9. Serwisy tematyczne. Fora

 

Na serwisach, magazynach i blogach prowadzonych w oparciu o WordPressa, poza naszymi granicami, zapanowała fajna moda na linki zewnętrzne do fajnych materiałów tematycznie wiążących się z tematyką bloga. Dodawane są one przez społeczność serwisu, bądź też przez samych autorów blogów, stron, magazynów. Idea to piękna, a rzecz zwykło się nazywać Community Link Feeds. I tak dla przykładu, społeczność designerska ma blisko 100 tego typu możliwości.
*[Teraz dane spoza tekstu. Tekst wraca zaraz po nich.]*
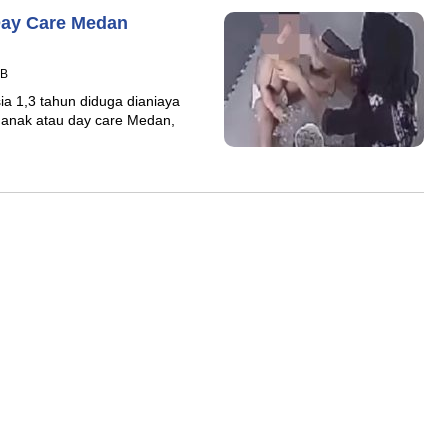
Day Care Medan
IB
ia 1,3 tahun diduga dianiaya
n anak atau day care Medan,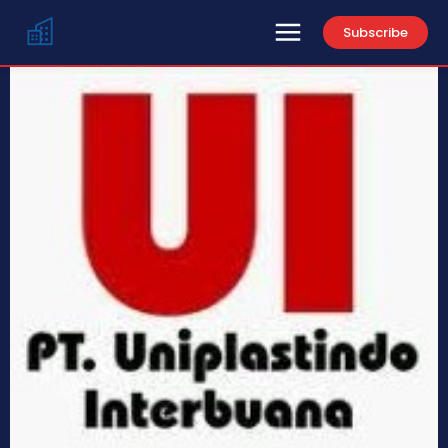
Subscribe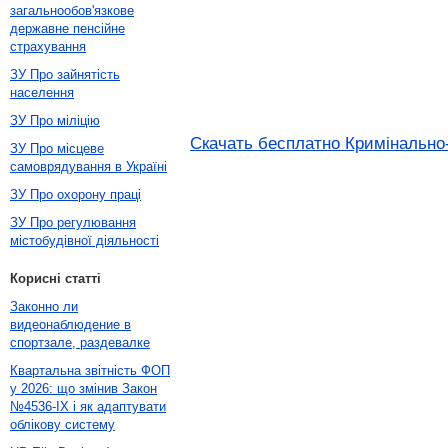
загальнообов'язкове
державне пенсійне
страхування
ЗУ Про зайнятість
населення
ЗУ Про міліцію
Скачать бесплатно Кримінально-
ЗУ Про місцеве
самоврядування в Україні
ЗУ Про охорону праці
ЗУ Про регулювання
містобудівної діяльності
Корисні статті
Законно ли
видеонаблюдение в
спортзале, раздевалке
Квартальна звітність ФОП
у 2026: що змінив Закон
№4536-IX і як адаптувати
облікову систему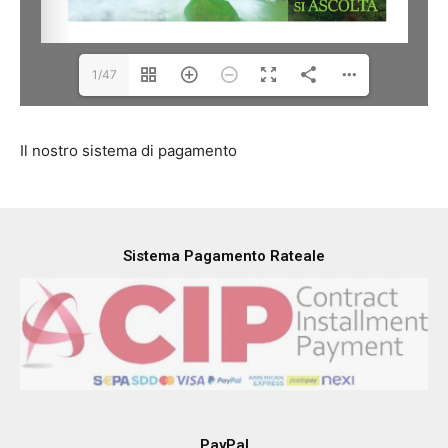
1/47
Il nostro sistema di pagamento
Sistema Pagamento Rateale
PayPal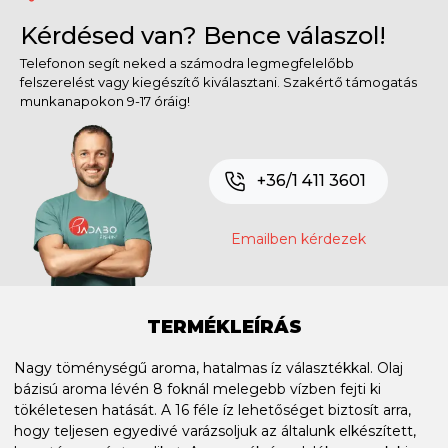
Kérdésed van? Bence válaszol!
Telefonon segít neked a számodra legmegfelelőbb
felszerelést vagy kiegészítő kiválasztani. Szakértő támogatás
munkanapokon 9-17 óráig!
+36/1 411 3601
Emailben kérdezek
TERMÉKLEÍRÁS
Nagy töménységű aroma, hatalmas íz választékkal. Olaj
bázisú aroma lévén 8 foknál melegebb vízben fejti ki
tökéletesen hatását. A 16 féle íz lehetőséget biztosít arra,
hogy teljesen egyedivé varázsoljuk az általunk elkészített,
Co więcej, linki zamieszczone na tego typu serwisach kierują konkretny ruch na stronę.

Jeśli skupić się na tym co nasze, warto odnaleźć portale, tematycznie związane z tą o jakiej traktują nasze dzieła, a niech to będą portale umożliwiające dodawanie newsów przez samych użytkowników. Wiem, że może być ciężko, ale warto się zarejestrować i nóż – widelec.

Poza tym zapomniano o forach. Fora, są wciąż popularnym nośnikiem informacji, dlatego warto wyszukać takich, które zezwalają na umieszczanie odnośników do ciekawych wątków rozsianych po sieci.

10. Galerie Css

 

Bez względu na to jaki silnik napędza Twoją stronę, bez względu na to o czym ona traktuje, jeśli wygląda ona fachowo, a pod jej maską buzuje porządnie wklepany kod, warto pokazać ją światu, na serwisach inspiracyjnych. Podobno potrafią wygenerować całkiem przyjemny ruch na stronie. Warto też pomyśleć np. o galeriach stron postawionych na Joomli, WordPressie, itp .jeśli akurat ktoś korzysta z tego typu Open Source’owych dobrodziejstw.

11. Blogroll

Na oko nie wydaje się, aby użytkownicy przywykli do klikania w linki tekstowe umieszczone gdzieś na marginesie głównej zawartości strony i elementów nawigacyjnych serwisu. Nic bardziej mylnego. W przypadku blogów to cenny kąsek, w szczególności dla użytkowników powracających. Skoro lubią danego bloga, mają i niedosyt. Skoro mają niedosyt, ciekawi są tego co czytuje autor, a może i ich dany serwis będzie potrafił zaciekawić. Dlatego warto pokusić się o linki partnerskie.

12. Katalogi stron

 

Z osobistych doświadczeń wynika, że nie można na nie liczyć, jeśli chodzi o kierowanie ruchu na stronę. Które katalogi warto brać pod uwagę? Odpowiedź jest banalnie prosta. Dmoz, Yahoo, katalogi portali takich jak Onet, WP, Interia, Gazeta, w większości odpłatne, ale grzechu warte.

Podsumowanie

Chętnie usłyszymy Wasz głos w sprawie promocji stron i blogów w sieci. Chętnie zapoznamy się z Waszymi doświadczeniami. Pytania do Was:

1. Czy dodajecie swoje wpisy do serwisów takich jak wykop.pl, kciuk.pl?

2. W jakich serwisach publikujecie wieści o aktualnościach na Waszych stronach i blogach?

3. Które z serwisów wynagradzają Wasze zabiegi ruchem na www?

4. Czy użytkownicy Waszych stron chętnie rozgłaszają infosy o publikacjach?